**INFORMATION GIVEN:**
+-------+

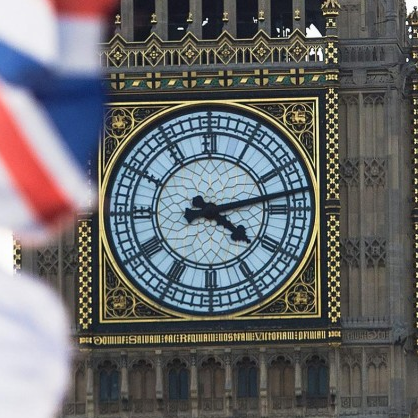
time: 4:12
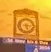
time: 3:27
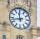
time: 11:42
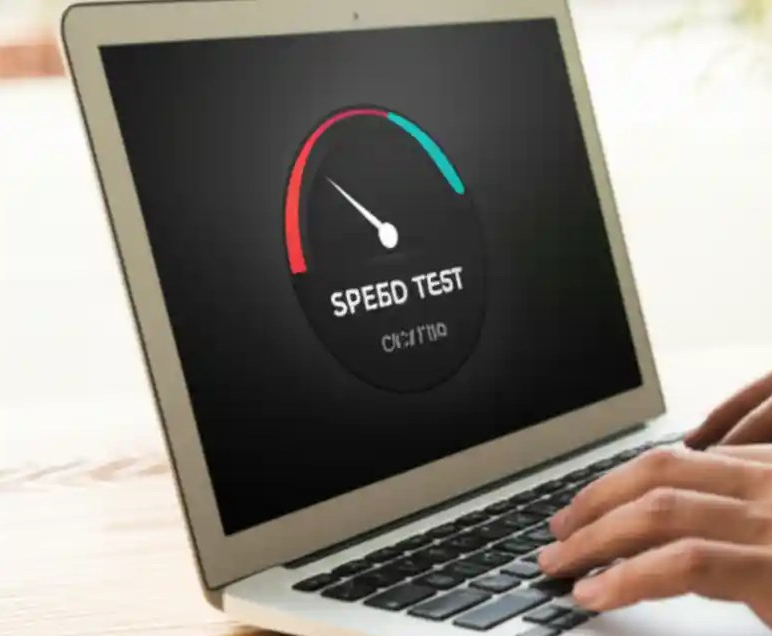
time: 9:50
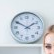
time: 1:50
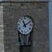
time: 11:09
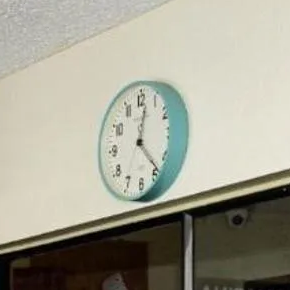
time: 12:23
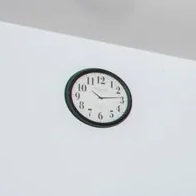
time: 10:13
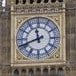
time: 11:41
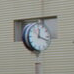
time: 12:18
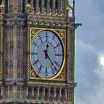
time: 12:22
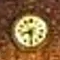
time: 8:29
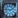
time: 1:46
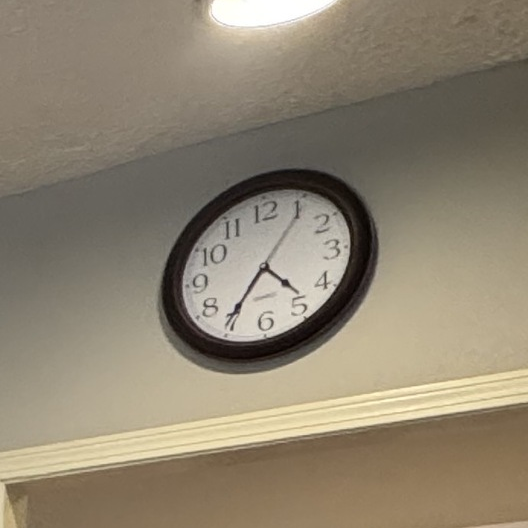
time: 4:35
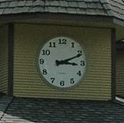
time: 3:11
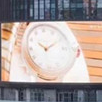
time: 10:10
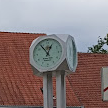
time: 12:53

+-------+

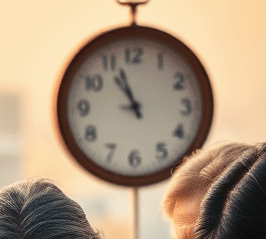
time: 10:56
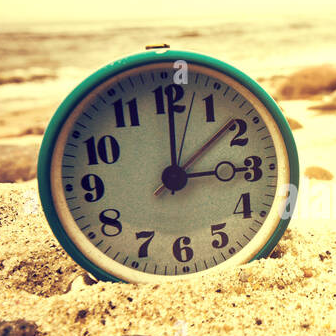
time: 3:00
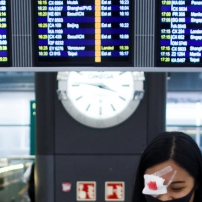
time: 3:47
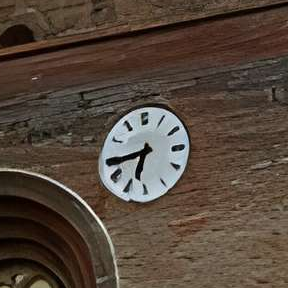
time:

+-------+

**THE TASK:**
Copy the items from the line with "time: 11:42" to the line with "time: 10:10", both ends included, leaving out the pictures.

**ANSWER BELOW:**
time: 11:42
time: 9:50
time: 1:50
time: 11:09
time: 12:23
time: 10:13
time: 11:41
time: 12:18
time: 12:22
time: 8:29
time: 1:46
time: 4:35
time: 3:11
time: 10:10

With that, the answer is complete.